# Decision Trees
You should build a machine learning pipeline using a decision tree model. In particular, you should do the following:
- Load the `mnist` dataset using [Pandas](https://pandas.pydata.org/docs/reference/api/pandas.read_csv.html). You can find this dataset in the datasets folder.
- Split the dataset into training and test sets using [Scikit-Learn](https://scikit-learn.org/stable/modules/generated/sklearn.model_selection.train_test_split.html). 
- Conduct data exploration, data preprocessing, and feature engineering if necessary. 
- Train and test a decision tree model using [Scikit-Learn](https://scikit-learn.org/stable/modules/generated/sklearn.tree.DecisionTreeClassifier.html).
- Check the documentation to identify the most important hyperparameters, attributes, and methods of the model. Use them in practice.

#### IMporting Libraries

In [None]:
import pandas as pd
import sklearn.model_selection
import sklearn.compose
import sklearn.preprocessing
import sklearn.tree
import sklearn.metrics
from sklearn import tree
import matplotlib.pyplot as plt

#### *Defining the Business Problem*

#### Data Collection

In [None]:
df = pd.read_csv('https://raw.githubusercontent.com/m-mahdavi/teaching/main/datasets/mnist.csv')
df.head()

In [None]:
x = df.drop(['id','class'],axis=1)
y = df['class']

x_train, x_test, y_train, y_test = sklearn.model_selection.train_test_split(x,y)
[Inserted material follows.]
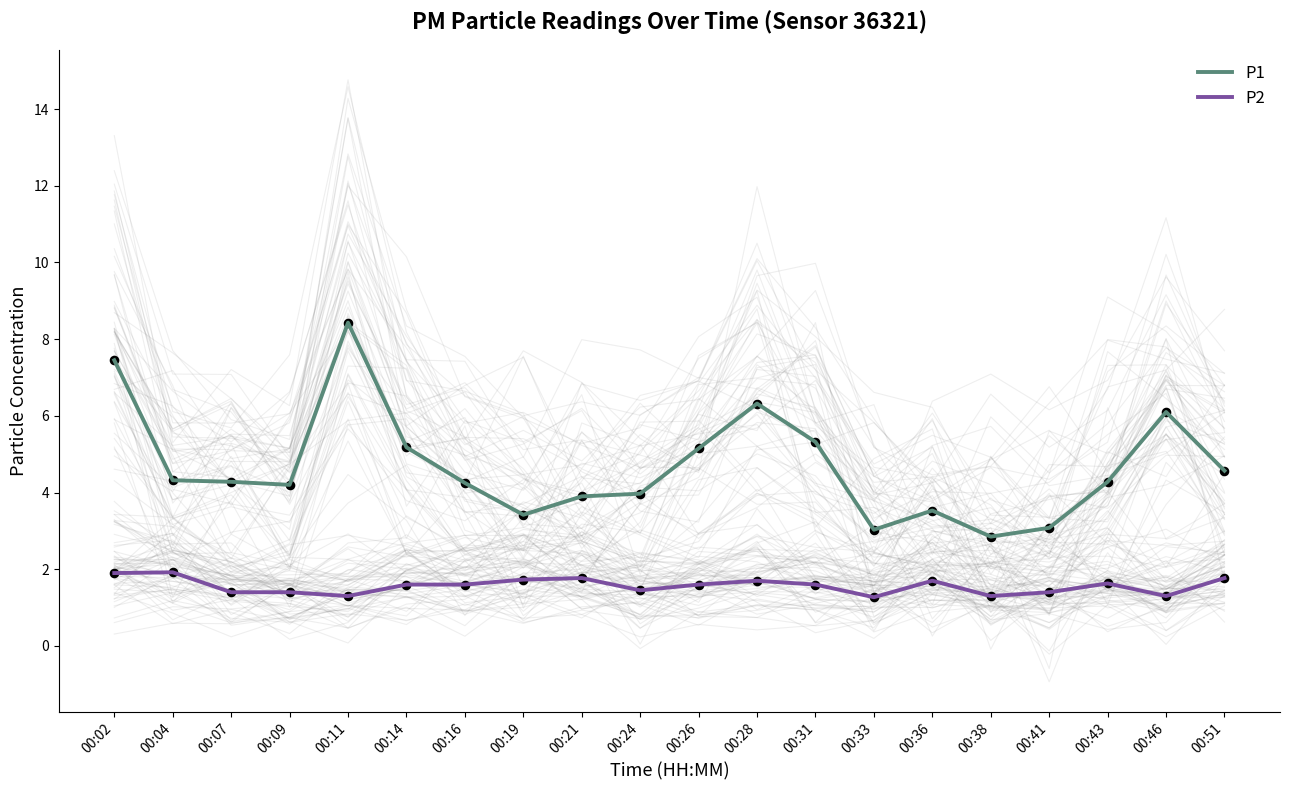

At which category is the sum across all series the highest?

00:11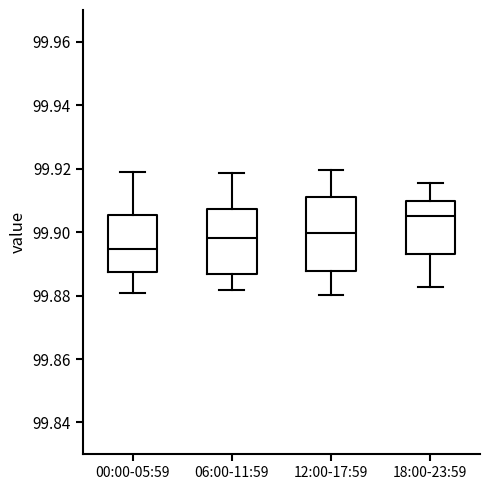

Where does the lower whisker of the box for 06:00-11:59 end on the y-axis? The values are not printed on the chart, so give them approximately, as read against the axis.

99.882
print("df size:",df.shape)
print("df train size:",x_train.shape)
print("df test size:",x_test.shape)

#### Data Exploration

In [None]:
x_train.dtypes

In [None]:
y_train.value_counts().plot(kind='bar')

In [None]:
x_train.isnull().sum()

In [None]:
x_train.sum()

#### Data Pre-processing

In [None]:
## for example you can find and remove constant feature from your data

#### feature Eng

In [None]:
numerical_attributes = x_train.select_dtypes(include="int64").columns.tolist()

ct = sklearn.compose.ColumnTransformer([('standard_scaling', sklearn.preprocessing.StandardScaler(),numerical_attributes)],remainder='passthrough')
ct.fit(x_train)
x_train = ct.transform(x_train)
x_test = ct.transform(x_test)

#### Model Training

In [None]:
model = sklearn.tree.DecisionTreeClassifier(criterion='gini',max_depth=10)
model.fit(x_train,y_train)

#### Model Assesment

In [None]:
y_predicted = model.predict(x_test)
result = sklearn.metrics.classification_report(y_test,y_predicted)
print(result)

#### Visualization

In [None]:
# Using matplotlib
fig = plt.figure(figsize=(25,20))
tree.plot_tree(model,filled=True, rounded=True,max_depth= 1)
plt.show()

In [None]:
# Using graphviz
dot_data = export_graphviz(model, out_file=None, 
                    #  feature_names=df_train.feature_names,  
                    #  class_names=iris.target_names,  
                     filled=True, rounded=True,  max_depth=4,
                     special_characters=True)  
graph = pydotplus.graph_from_dot_data(dot_data)
graphviz.Source(graph.to_string())